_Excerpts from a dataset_
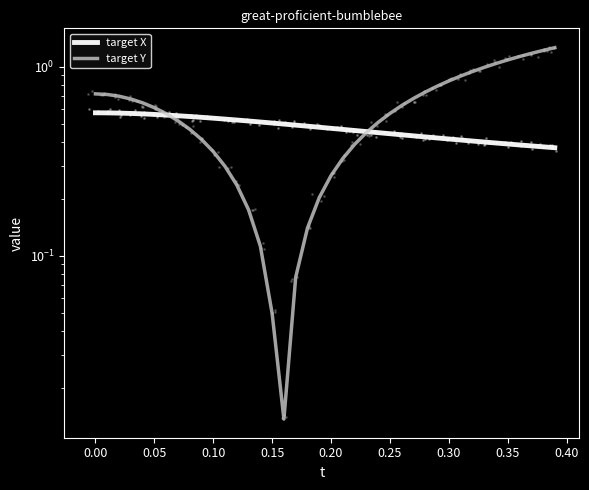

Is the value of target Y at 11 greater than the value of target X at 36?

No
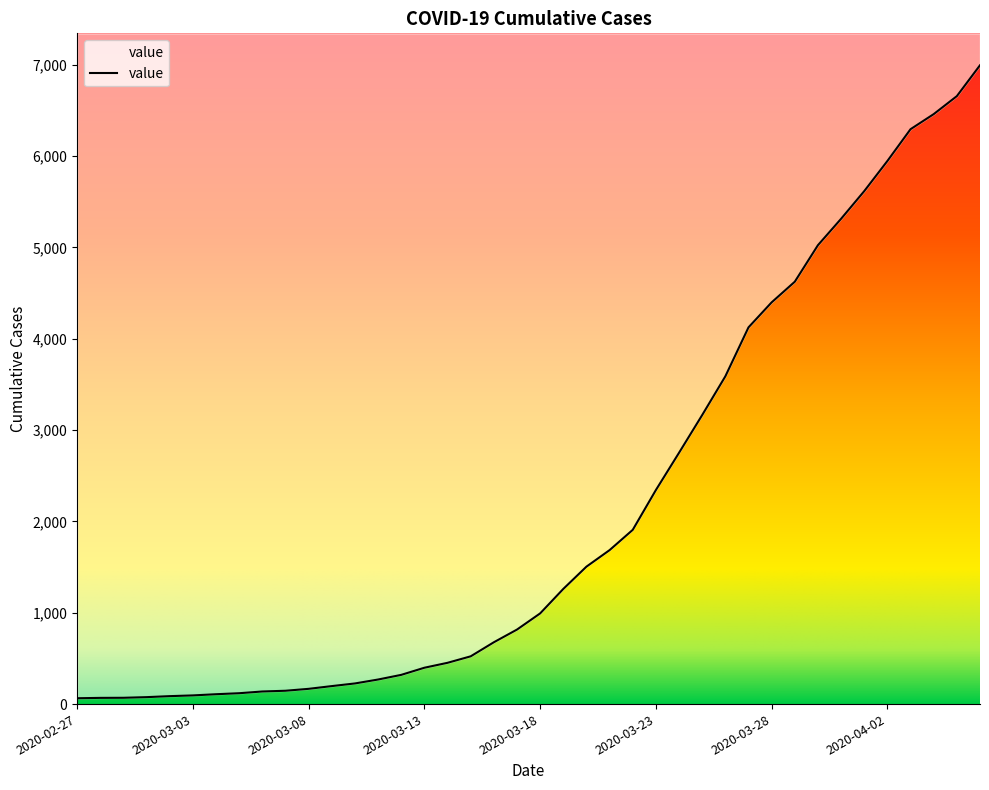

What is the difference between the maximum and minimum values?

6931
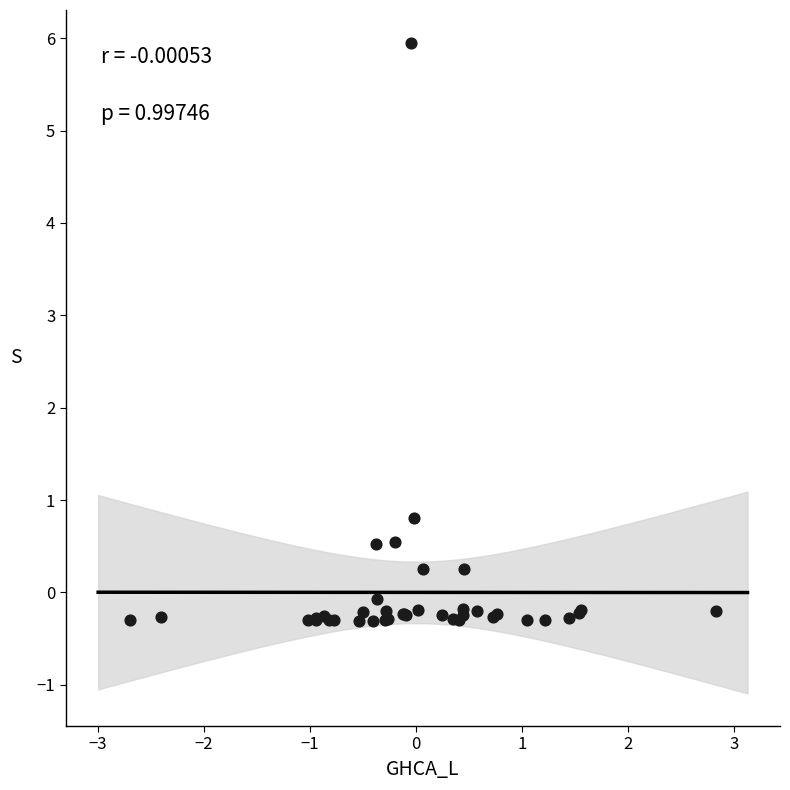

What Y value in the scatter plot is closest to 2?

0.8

_To do_
Change "target" to "series" everywhere it appears in all of the lines above, leaving everything else the same, and write out the lines again without the pictures.

_Exercise result_
Is the value of series Y at 11 greater than the value of series X at 36?

No

What is the difference between the maximum and minimum values?

6931

What Y value in the scatter plot is closest to 2?

0.8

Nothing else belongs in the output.